Publishers Are Rethinking Those 'Around the Web' Ads - dredmorbius
http://www.nytimes.com/2016/10/31/business/media/publishers-rethink-outbrain-taboola-ads.html
======
dredmorbius
While these ads -- Taboola, Outbrain, and related article teasers -- are
blocked on desktop and on Firefox/Android for me, I've been seeing them,
despite a router hosts blocklist on numerous mainstream publishing sites.

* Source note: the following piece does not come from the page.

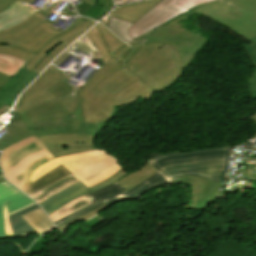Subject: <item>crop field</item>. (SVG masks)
Returning <instances> with one entry per match:
<instances>
[{"instance_id": "obj_14", "label": "crop field", "mask_w": 256, "mask_h": 256, "mask_svg": "<svg viewBox=\"0 0 256 256\" xmlns=\"http://www.w3.org/2000/svg\"><path fill=\"white\" fill-rule=\"evenodd\" d=\"M171 183L192 185V201L189 207L191 210L203 211L221 199L216 195L220 185L210 180L189 176L179 178Z\"/></svg>"}, {"instance_id": "obj_36", "label": "crop field", "mask_w": 256, "mask_h": 256, "mask_svg": "<svg viewBox=\"0 0 256 256\" xmlns=\"http://www.w3.org/2000/svg\"><path fill=\"white\" fill-rule=\"evenodd\" d=\"M98 5L113 6V2H112V0H99Z\"/></svg>"}, {"instance_id": "obj_9", "label": "crop field", "mask_w": 256, "mask_h": 256, "mask_svg": "<svg viewBox=\"0 0 256 256\" xmlns=\"http://www.w3.org/2000/svg\"><path fill=\"white\" fill-rule=\"evenodd\" d=\"M181 71L176 50L165 43L135 74L158 92L176 79Z\"/></svg>"}, {"instance_id": "obj_3", "label": "crop field", "mask_w": 256, "mask_h": 256, "mask_svg": "<svg viewBox=\"0 0 256 256\" xmlns=\"http://www.w3.org/2000/svg\"><path fill=\"white\" fill-rule=\"evenodd\" d=\"M80 89L60 82L48 90L57 100L35 106L23 113H9L10 122L2 130L0 150L28 136L45 134H84Z\"/></svg>"}, {"instance_id": "obj_42", "label": "crop field", "mask_w": 256, "mask_h": 256, "mask_svg": "<svg viewBox=\"0 0 256 256\" xmlns=\"http://www.w3.org/2000/svg\"><path fill=\"white\" fill-rule=\"evenodd\" d=\"M131 1H136V0H124L123 4L127 3V2H131Z\"/></svg>"}, {"instance_id": "obj_21", "label": "crop field", "mask_w": 256, "mask_h": 256, "mask_svg": "<svg viewBox=\"0 0 256 256\" xmlns=\"http://www.w3.org/2000/svg\"><path fill=\"white\" fill-rule=\"evenodd\" d=\"M39 208L37 204L32 205L30 207H27L19 212H16L12 215L9 216L10 218V223L12 227V231L15 235V237H20V236H27L29 233L34 232L35 230L30 227L20 215L27 213L29 211H32L34 209Z\"/></svg>"}, {"instance_id": "obj_39", "label": "crop field", "mask_w": 256, "mask_h": 256, "mask_svg": "<svg viewBox=\"0 0 256 256\" xmlns=\"http://www.w3.org/2000/svg\"><path fill=\"white\" fill-rule=\"evenodd\" d=\"M108 22H109V17L101 21V23L104 24L105 26H108Z\"/></svg>"}, {"instance_id": "obj_8", "label": "crop field", "mask_w": 256, "mask_h": 256, "mask_svg": "<svg viewBox=\"0 0 256 256\" xmlns=\"http://www.w3.org/2000/svg\"><path fill=\"white\" fill-rule=\"evenodd\" d=\"M117 162L118 160L103 150L90 151L55 159L35 169L29 180L34 182L45 173L61 164L71 171L75 177L81 180L87 176L102 171Z\"/></svg>"}, {"instance_id": "obj_38", "label": "crop field", "mask_w": 256, "mask_h": 256, "mask_svg": "<svg viewBox=\"0 0 256 256\" xmlns=\"http://www.w3.org/2000/svg\"><path fill=\"white\" fill-rule=\"evenodd\" d=\"M82 1L87 2V3H90V4H95V5H97V1H98V0H82Z\"/></svg>"}, {"instance_id": "obj_18", "label": "crop field", "mask_w": 256, "mask_h": 256, "mask_svg": "<svg viewBox=\"0 0 256 256\" xmlns=\"http://www.w3.org/2000/svg\"><path fill=\"white\" fill-rule=\"evenodd\" d=\"M35 12V10L22 5L19 1L11 4L0 13V31L20 23Z\"/></svg>"}, {"instance_id": "obj_13", "label": "crop field", "mask_w": 256, "mask_h": 256, "mask_svg": "<svg viewBox=\"0 0 256 256\" xmlns=\"http://www.w3.org/2000/svg\"><path fill=\"white\" fill-rule=\"evenodd\" d=\"M127 174L128 173L122 168L120 171H118L113 176H111V177H109V178L89 187V188L85 187L83 184H81L79 182L39 205L49 215L52 212H54L55 210H57L58 208L65 205L66 203H68L84 194L96 191V190L122 178L123 176H125Z\"/></svg>"}, {"instance_id": "obj_31", "label": "crop field", "mask_w": 256, "mask_h": 256, "mask_svg": "<svg viewBox=\"0 0 256 256\" xmlns=\"http://www.w3.org/2000/svg\"><path fill=\"white\" fill-rule=\"evenodd\" d=\"M106 207H108V206H107V205H104V206H102V207H100V208H98V209H96V210H94V211H92V212H90V213H88V214L82 216V217H79V218H77V219H75V220H73V221H71V222H69V223H67V224H65V225H63V226H61V227H59V229H60V230H64L67 226H69L71 223H73V222H75V221L88 220V219H90L91 217H93L94 215H96L97 213H99L100 211H102L103 209H105Z\"/></svg>"}, {"instance_id": "obj_15", "label": "crop field", "mask_w": 256, "mask_h": 256, "mask_svg": "<svg viewBox=\"0 0 256 256\" xmlns=\"http://www.w3.org/2000/svg\"><path fill=\"white\" fill-rule=\"evenodd\" d=\"M5 202H7L9 214L34 203L6 180L0 183V238H6L2 210V204Z\"/></svg>"}, {"instance_id": "obj_24", "label": "crop field", "mask_w": 256, "mask_h": 256, "mask_svg": "<svg viewBox=\"0 0 256 256\" xmlns=\"http://www.w3.org/2000/svg\"><path fill=\"white\" fill-rule=\"evenodd\" d=\"M91 204V202H89L86 198H84L83 196L66 204L65 206H63L62 208H60L59 210L55 211L54 213H52L50 216V218L54 221L76 211L79 210L87 205Z\"/></svg>"}, {"instance_id": "obj_32", "label": "crop field", "mask_w": 256, "mask_h": 256, "mask_svg": "<svg viewBox=\"0 0 256 256\" xmlns=\"http://www.w3.org/2000/svg\"><path fill=\"white\" fill-rule=\"evenodd\" d=\"M3 209H4V220H5V228H6L7 238H11V237H14V236H13L12 231H11L6 204L3 205Z\"/></svg>"}, {"instance_id": "obj_26", "label": "crop field", "mask_w": 256, "mask_h": 256, "mask_svg": "<svg viewBox=\"0 0 256 256\" xmlns=\"http://www.w3.org/2000/svg\"><path fill=\"white\" fill-rule=\"evenodd\" d=\"M249 41L251 43L244 47V49H246L254 64V70L249 80V92L251 94V97H253L254 100H256V37L250 39Z\"/></svg>"}, {"instance_id": "obj_16", "label": "crop field", "mask_w": 256, "mask_h": 256, "mask_svg": "<svg viewBox=\"0 0 256 256\" xmlns=\"http://www.w3.org/2000/svg\"><path fill=\"white\" fill-rule=\"evenodd\" d=\"M36 76L23 68L16 73L0 90V107L7 104L11 108L17 96Z\"/></svg>"}, {"instance_id": "obj_29", "label": "crop field", "mask_w": 256, "mask_h": 256, "mask_svg": "<svg viewBox=\"0 0 256 256\" xmlns=\"http://www.w3.org/2000/svg\"><path fill=\"white\" fill-rule=\"evenodd\" d=\"M112 8L113 7H108V6H94V5H91L87 9V11L83 14V16L98 20L99 18L103 17Z\"/></svg>"}, {"instance_id": "obj_6", "label": "crop field", "mask_w": 256, "mask_h": 256, "mask_svg": "<svg viewBox=\"0 0 256 256\" xmlns=\"http://www.w3.org/2000/svg\"><path fill=\"white\" fill-rule=\"evenodd\" d=\"M192 12L220 23L245 39L256 36V0H217Z\"/></svg>"}, {"instance_id": "obj_2", "label": "crop field", "mask_w": 256, "mask_h": 256, "mask_svg": "<svg viewBox=\"0 0 256 256\" xmlns=\"http://www.w3.org/2000/svg\"><path fill=\"white\" fill-rule=\"evenodd\" d=\"M230 147L204 149L181 153H167L149 160L160 172L148 178L130 191H125L116 182L88 195L93 204L74 212L56 222L57 227L84 215L104 204L110 205L122 200L137 199L148 190L164 185L183 176H199L221 184L226 173Z\"/></svg>"}, {"instance_id": "obj_44", "label": "crop field", "mask_w": 256, "mask_h": 256, "mask_svg": "<svg viewBox=\"0 0 256 256\" xmlns=\"http://www.w3.org/2000/svg\"><path fill=\"white\" fill-rule=\"evenodd\" d=\"M251 118L256 121V114H254ZM255 121H254V122H255ZM255 123H256V122H255Z\"/></svg>"}, {"instance_id": "obj_22", "label": "crop field", "mask_w": 256, "mask_h": 256, "mask_svg": "<svg viewBox=\"0 0 256 256\" xmlns=\"http://www.w3.org/2000/svg\"><path fill=\"white\" fill-rule=\"evenodd\" d=\"M85 36V35H84ZM86 37V36H85ZM79 50L94 57L99 58L102 60L100 53L93 45V43L86 37L82 41L78 40L73 46H71L68 50H66L57 60L53 63L59 66L63 61H65L73 52V50ZM103 61V60H102Z\"/></svg>"}, {"instance_id": "obj_20", "label": "crop field", "mask_w": 256, "mask_h": 256, "mask_svg": "<svg viewBox=\"0 0 256 256\" xmlns=\"http://www.w3.org/2000/svg\"><path fill=\"white\" fill-rule=\"evenodd\" d=\"M24 220L31 225L39 235L53 229L54 225L41 208L22 215Z\"/></svg>"}, {"instance_id": "obj_12", "label": "crop field", "mask_w": 256, "mask_h": 256, "mask_svg": "<svg viewBox=\"0 0 256 256\" xmlns=\"http://www.w3.org/2000/svg\"><path fill=\"white\" fill-rule=\"evenodd\" d=\"M176 0H162L129 29V35L134 40L153 28L189 11L175 5Z\"/></svg>"}, {"instance_id": "obj_1", "label": "crop field", "mask_w": 256, "mask_h": 256, "mask_svg": "<svg viewBox=\"0 0 256 256\" xmlns=\"http://www.w3.org/2000/svg\"><path fill=\"white\" fill-rule=\"evenodd\" d=\"M101 53L105 65L78 92L82 102L85 135H45L38 138L55 158L98 149L94 138L122 105L157 96L134 73L164 43L129 44L128 47L97 23L85 34Z\"/></svg>"}, {"instance_id": "obj_25", "label": "crop field", "mask_w": 256, "mask_h": 256, "mask_svg": "<svg viewBox=\"0 0 256 256\" xmlns=\"http://www.w3.org/2000/svg\"><path fill=\"white\" fill-rule=\"evenodd\" d=\"M27 62L12 58L6 55L0 54V71L9 75L13 76L16 72H18Z\"/></svg>"}, {"instance_id": "obj_34", "label": "crop field", "mask_w": 256, "mask_h": 256, "mask_svg": "<svg viewBox=\"0 0 256 256\" xmlns=\"http://www.w3.org/2000/svg\"><path fill=\"white\" fill-rule=\"evenodd\" d=\"M15 1L17 0H0V11H2L4 8H6L8 5Z\"/></svg>"}, {"instance_id": "obj_19", "label": "crop field", "mask_w": 256, "mask_h": 256, "mask_svg": "<svg viewBox=\"0 0 256 256\" xmlns=\"http://www.w3.org/2000/svg\"><path fill=\"white\" fill-rule=\"evenodd\" d=\"M156 172H158V170L148 163L140 170L130 173L122 179L118 180L117 183L128 191Z\"/></svg>"}, {"instance_id": "obj_45", "label": "crop field", "mask_w": 256, "mask_h": 256, "mask_svg": "<svg viewBox=\"0 0 256 256\" xmlns=\"http://www.w3.org/2000/svg\"><path fill=\"white\" fill-rule=\"evenodd\" d=\"M0 173H1V171H0Z\"/></svg>"}, {"instance_id": "obj_28", "label": "crop field", "mask_w": 256, "mask_h": 256, "mask_svg": "<svg viewBox=\"0 0 256 256\" xmlns=\"http://www.w3.org/2000/svg\"><path fill=\"white\" fill-rule=\"evenodd\" d=\"M122 167L117 163L116 165L102 171L99 172L95 175H92L88 178H85L83 180H81L80 182H82L84 185H86L87 187L113 175L115 172H117L119 169H121Z\"/></svg>"}, {"instance_id": "obj_37", "label": "crop field", "mask_w": 256, "mask_h": 256, "mask_svg": "<svg viewBox=\"0 0 256 256\" xmlns=\"http://www.w3.org/2000/svg\"><path fill=\"white\" fill-rule=\"evenodd\" d=\"M8 109H10L7 105L0 108V115L3 114L5 111H7Z\"/></svg>"}, {"instance_id": "obj_43", "label": "crop field", "mask_w": 256, "mask_h": 256, "mask_svg": "<svg viewBox=\"0 0 256 256\" xmlns=\"http://www.w3.org/2000/svg\"><path fill=\"white\" fill-rule=\"evenodd\" d=\"M5 178H4V176H3V174L1 173L0 174V181H2V180H4Z\"/></svg>"}, {"instance_id": "obj_4", "label": "crop field", "mask_w": 256, "mask_h": 256, "mask_svg": "<svg viewBox=\"0 0 256 256\" xmlns=\"http://www.w3.org/2000/svg\"><path fill=\"white\" fill-rule=\"evenodd\" d=\"M1 151L0 166L6 179L29 196L72 174L61 165L34 183L28 180L35 168L54 159L35 136Z\"/></svg>"}, {"instance_id": "obj_11", "label": "crop field", "mask_w": 256, "mask_h": 256, "mask_svg": "<svg viewBox=\"0 0 256 256\" xmlns=\"http://www.w3.org/2000/svg\"><path fill=\"white\" fill-rule=\"evenodd\" d=\"M65 78L64 74L50 65L22 94L14 108L21 113L32 106L55 99L47 90Z\"/></svg>"}, {"instance_id": "obj_17", "label": "crop field", "mask_w": 256, "mask_h": 256, "mask_svg": "<svg viewBox=\"0 0 256 256\" xmlns=\"http://www.w3.org/2000/svg\"><path fill=\"white\" fill-rule=\"evenodd\" d=\"M160 1L161 0H149L142 3L124 6L115 9L109 14V16L135 23Z\"/></svg>"}, {"instance_id": "obj_5", "label": "crop field", "mask_w": 256, "mask_h": 256, "mask_svg": "<svg viewBox=\"0 0 256 256\" xmlns=\"http://www.w3.org/2000/svg\"><path fill=\"white\" fill-rule=\"evenodd\" d=\"M53 4L49 9L44 7L23 22L0 32V53L29 61L40 49L54 36L85 22L82 17H77L65 30H56L50 27L53 22L44 20L60 3ZM64 16H75L60 11Z\"/></svg>"}, {"instance_id": "obj_35", "label": "crop field", "mask_w": 256, "mask_h": 256, "mask_svg": "<svg viewBox=\"0 0 256 256\" xmlns=\"http://www.w3.org/2000/svg\"><path fill=\"white\" fill-rule=\"evenodd\" d=\"M10 77L0 73V89L6 84Z\"/></svg>"}, {"instance_id": "obj_33", "label": "crop field", "mask_w": 256, "mask_h": 256, "mask_svg": "<svg viewBox=\"0 0 256 256\" xmlns=\"http://www.w3.org/2000/svg\"><path fill=\"white\" fill-rule=\"evenodd\" d=\"M82 3H83V4H81V5H79V6H78V4L75 5V8H76L78 14H81V15H82V14L86 11V9L90 6V4H87V3H84V2H82Z\"/></svg>"}, {"instance_id": "obj_10", "label": "crop field", "mask_w": 256, "mask_h": 256, "mask_svg": "<svg viewBox=\"0 0 256 256\" xmlns=\"http://www.w3.org/2000/svg\"><path fill=\"white\" fill-rule=\"evenodd\" d=\"M95 24L89 20L53 38L24 68L39 74L60 52Z\"/></svg>"}, {"instance_id": "obj_27", "label": "crop field", "mask_w": 256, "mask_h": 256, "mask_svg": "<svg viewBox=\"0 0 256 256\" xmlns=\"http://www.w3.org/2000/svg\"><path fill=\"white\" fill-rule=\"evenodd\" d=\"M131 25L132 23H128L110 17L108 29L125 42H131L133 40L128 35V29L130 28Z\"/></svg>"}, {"instance_id": "obj_30", "label": "crop field", "mask_w": 256, "mask_h": 256, "mask_svg": "<svg viewBox=\"0 0 256 256\" xmlns=\"http://www.w3.org/2000/svg\"><path fill=\"white\" fill-rule=\"evenodd\" d=\"M212 0H177V5L189 10L198 4H203Z\"/></svg>"}, {"instance_id": "obj_41", "label": "crop field", "mask_w": 256, "mask_h": 256, "mask_svg": "<svg viewBox=\"0 0 256 256\" xmlns=\"http://www.w3.org/2000/svg\"><path fill=\"white\" fill-rule=\"evenodd\" d=\"M122 0H114L116 6L121 5Z\"/></svg>"}, {"instance_id": "obj_23", "label": "crop field", "mask_w": 256, "mask_h": 256, "mask_svg": "<svg viewBox=\"0 0 256 256\" xmlns=\"http://www.w3.org/2000/svg\"><path fill=\"white\" fill-rule=\"evenodd\" d=\"M77 182L79 180L72 175L31 197L39 204Z\"/></svg>"}, {"instance_id": "obj_7", "label": "crop field", "mask_w": 256, "mask_h": 256, "mask_svg": "<svg viewBox=\"0 0 256 256\" xmlns=\"http://www.w3.org/2000/svg\"><path fill=\"white\" fill-rule=\"evenodd\" d=\"M194 15L193 13L185 14L181 17H178L169 24L163 27H158L153 31H150L143 36L137 38L134 43H154V42H166L178 52V55L181 59L182 64V74L187 70L192 63V58L199 53L206 44L210 41L204 38H201L200 33L197 31L188 32L185 30L182 24H178L181 19L185 20L187 16Z\"/></svg>"}, {"instance_id": "obj_40", "label": "crop field", "mask_w": 256, "mask_h": 256, "mask_svg": "<svg viewBox=\"0 0 256 256\" xmlns=\"http://www.w3.org/2000/svg\"><path fill=\"white\" fill-rule=\"evenodd\" d=\"M21 2L27 3L29 5H31L33 3L34 0H19Z\"/></svg>"}]
</instances>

My first response is a sense of horror that a mainstream publisher -- Vox, the
Atlantic Monthly, Time, Forbes, etc. -- would even deign to have such low-
quality advertising on their website. The impression to me is nothing less
than brand-equity mining -- deliberately undermining confidence in your own
product among any reader who sees the spots. So this _NY Times_ article caught
my eye, and the sentiments expressed are strongly congruent with mine: "[S]ome
publishers are wondering about the effect these so-called content ads may be
having on their brands and readers".

A couple of related observations:

1\. Who does the _Times_ think it's helping by, so far as I can tell,
disabling copy/past via javascript? The only thing this does is make my
sharing its content across other sites that much more difficult, and
frequently correspondingly unlikely. Eyeballs aren't quite dollars, but
they're part of the path there.

2\. I've been looking at print publications and noting with an increasing
level of shock the lack of advertising in them. A recent issue of _Time_ had
perhaps a dozen or so ads, few of any particular significance, and the
_Chicago Tribune_ , to which friends subscribe, appears to have difficulty
maintaining a 50:50 advertising:content ratio (I'm more used to a 60:40 or
70:30 level).

What's most telling is what's _not_ being advertised: automobiles, alcohol,
luxury items, grocery stores (in the newspaper), the type of B2B and corporate
marquee advertising which used to be common in magazines. _Time_ had, if I
recall, pharmaceuticals, a minor travel listing, a financial services company,
a couple of snack-food adverts, and a mobile services ad so poorly designed I
thought it was for the company's retail partner (whom I did recognise).

Print is being gutted.

It's not that I _like_ ads -- I don't. But recognising that they're how the
industry's paid its bills, and that it's clearly not now, is another thing. At
this point, newspapers and news magazines are going to have to turn to
subscribers. Possibly a good thing, as the actual _content_ in both _Time_ and
the Trib is abysmally poor.

As for Outbrain and Taboola, I recommend for them "This one weird trick will
destroy you and your customer's trust and value!"